=== Begin Enclosure ===
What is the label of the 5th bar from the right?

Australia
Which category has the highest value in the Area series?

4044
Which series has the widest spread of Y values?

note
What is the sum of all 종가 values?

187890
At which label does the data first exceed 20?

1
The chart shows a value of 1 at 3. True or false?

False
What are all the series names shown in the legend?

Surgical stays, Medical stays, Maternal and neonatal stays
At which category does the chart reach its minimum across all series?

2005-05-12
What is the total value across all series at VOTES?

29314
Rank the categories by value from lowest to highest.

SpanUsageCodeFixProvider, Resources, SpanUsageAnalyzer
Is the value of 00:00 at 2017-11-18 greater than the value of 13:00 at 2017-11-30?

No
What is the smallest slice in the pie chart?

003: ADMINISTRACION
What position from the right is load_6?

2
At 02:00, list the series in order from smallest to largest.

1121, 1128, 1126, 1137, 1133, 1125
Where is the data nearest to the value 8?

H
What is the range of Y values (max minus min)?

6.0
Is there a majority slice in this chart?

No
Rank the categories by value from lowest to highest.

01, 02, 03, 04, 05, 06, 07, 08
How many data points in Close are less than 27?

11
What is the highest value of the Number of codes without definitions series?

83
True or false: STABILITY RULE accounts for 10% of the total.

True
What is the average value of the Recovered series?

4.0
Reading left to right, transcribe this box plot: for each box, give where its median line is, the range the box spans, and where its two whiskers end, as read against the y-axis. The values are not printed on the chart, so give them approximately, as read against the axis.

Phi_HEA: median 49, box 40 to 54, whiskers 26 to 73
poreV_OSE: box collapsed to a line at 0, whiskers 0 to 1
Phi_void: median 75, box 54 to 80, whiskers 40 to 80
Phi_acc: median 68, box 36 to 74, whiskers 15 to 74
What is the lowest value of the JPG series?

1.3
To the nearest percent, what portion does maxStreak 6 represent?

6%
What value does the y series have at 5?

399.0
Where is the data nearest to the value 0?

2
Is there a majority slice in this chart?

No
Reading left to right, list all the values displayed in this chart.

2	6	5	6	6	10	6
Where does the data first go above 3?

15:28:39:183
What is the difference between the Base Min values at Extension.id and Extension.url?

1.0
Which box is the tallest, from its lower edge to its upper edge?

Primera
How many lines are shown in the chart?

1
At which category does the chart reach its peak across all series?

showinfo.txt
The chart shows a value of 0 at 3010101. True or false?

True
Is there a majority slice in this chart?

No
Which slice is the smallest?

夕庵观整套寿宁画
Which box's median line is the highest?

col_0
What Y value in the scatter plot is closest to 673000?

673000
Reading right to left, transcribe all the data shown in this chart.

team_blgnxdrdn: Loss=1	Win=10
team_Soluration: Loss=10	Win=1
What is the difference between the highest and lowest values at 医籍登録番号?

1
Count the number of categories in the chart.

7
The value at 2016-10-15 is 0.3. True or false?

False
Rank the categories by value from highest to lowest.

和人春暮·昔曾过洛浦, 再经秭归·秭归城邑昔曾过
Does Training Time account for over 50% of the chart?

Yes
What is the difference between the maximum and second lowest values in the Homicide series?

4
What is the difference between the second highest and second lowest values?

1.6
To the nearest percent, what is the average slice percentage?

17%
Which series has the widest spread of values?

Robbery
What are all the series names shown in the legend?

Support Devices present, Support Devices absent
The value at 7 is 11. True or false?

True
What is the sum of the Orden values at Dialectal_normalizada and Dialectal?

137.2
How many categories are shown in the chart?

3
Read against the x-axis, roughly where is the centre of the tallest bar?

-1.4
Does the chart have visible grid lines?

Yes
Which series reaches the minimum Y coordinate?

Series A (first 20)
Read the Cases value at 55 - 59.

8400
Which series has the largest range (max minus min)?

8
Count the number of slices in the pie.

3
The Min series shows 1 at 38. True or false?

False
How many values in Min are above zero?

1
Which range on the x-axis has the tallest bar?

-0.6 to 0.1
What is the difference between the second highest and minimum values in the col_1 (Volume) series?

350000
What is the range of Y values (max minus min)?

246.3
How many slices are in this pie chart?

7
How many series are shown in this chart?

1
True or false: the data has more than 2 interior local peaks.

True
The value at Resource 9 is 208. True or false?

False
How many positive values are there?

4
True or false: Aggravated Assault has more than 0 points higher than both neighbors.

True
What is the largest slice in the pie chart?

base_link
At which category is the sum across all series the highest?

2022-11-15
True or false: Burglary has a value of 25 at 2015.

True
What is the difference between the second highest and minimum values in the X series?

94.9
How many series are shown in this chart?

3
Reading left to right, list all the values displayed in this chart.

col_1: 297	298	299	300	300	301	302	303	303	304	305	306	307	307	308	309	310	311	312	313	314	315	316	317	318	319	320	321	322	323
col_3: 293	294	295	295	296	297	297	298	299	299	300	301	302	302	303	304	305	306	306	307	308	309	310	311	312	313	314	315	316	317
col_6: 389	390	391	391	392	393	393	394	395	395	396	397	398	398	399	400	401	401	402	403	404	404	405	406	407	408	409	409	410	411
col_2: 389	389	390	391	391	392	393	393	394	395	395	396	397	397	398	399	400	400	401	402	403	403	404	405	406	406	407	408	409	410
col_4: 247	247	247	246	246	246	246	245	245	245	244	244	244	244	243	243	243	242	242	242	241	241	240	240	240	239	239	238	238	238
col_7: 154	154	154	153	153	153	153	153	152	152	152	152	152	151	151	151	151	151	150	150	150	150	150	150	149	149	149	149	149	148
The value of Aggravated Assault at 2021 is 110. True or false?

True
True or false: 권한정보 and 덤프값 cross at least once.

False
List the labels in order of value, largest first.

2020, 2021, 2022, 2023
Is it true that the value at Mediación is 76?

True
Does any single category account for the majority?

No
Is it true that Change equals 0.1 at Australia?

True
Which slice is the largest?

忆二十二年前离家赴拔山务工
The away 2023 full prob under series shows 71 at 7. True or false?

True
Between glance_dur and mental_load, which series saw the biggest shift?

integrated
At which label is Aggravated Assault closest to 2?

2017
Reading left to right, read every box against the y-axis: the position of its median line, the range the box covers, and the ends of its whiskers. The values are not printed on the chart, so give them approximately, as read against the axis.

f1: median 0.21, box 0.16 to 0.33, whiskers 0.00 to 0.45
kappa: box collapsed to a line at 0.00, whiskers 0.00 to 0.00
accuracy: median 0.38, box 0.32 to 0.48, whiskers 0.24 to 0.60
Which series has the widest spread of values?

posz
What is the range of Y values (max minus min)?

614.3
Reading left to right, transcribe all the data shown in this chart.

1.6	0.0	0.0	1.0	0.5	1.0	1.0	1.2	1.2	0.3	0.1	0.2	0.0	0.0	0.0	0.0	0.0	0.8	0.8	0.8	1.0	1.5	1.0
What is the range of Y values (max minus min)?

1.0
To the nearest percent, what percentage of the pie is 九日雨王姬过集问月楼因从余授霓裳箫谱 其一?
=== End Enclosure ===
JOB ITEM
How many lines of the material above contain the string "plot"? Reply with the number alone.

SOLUTION
2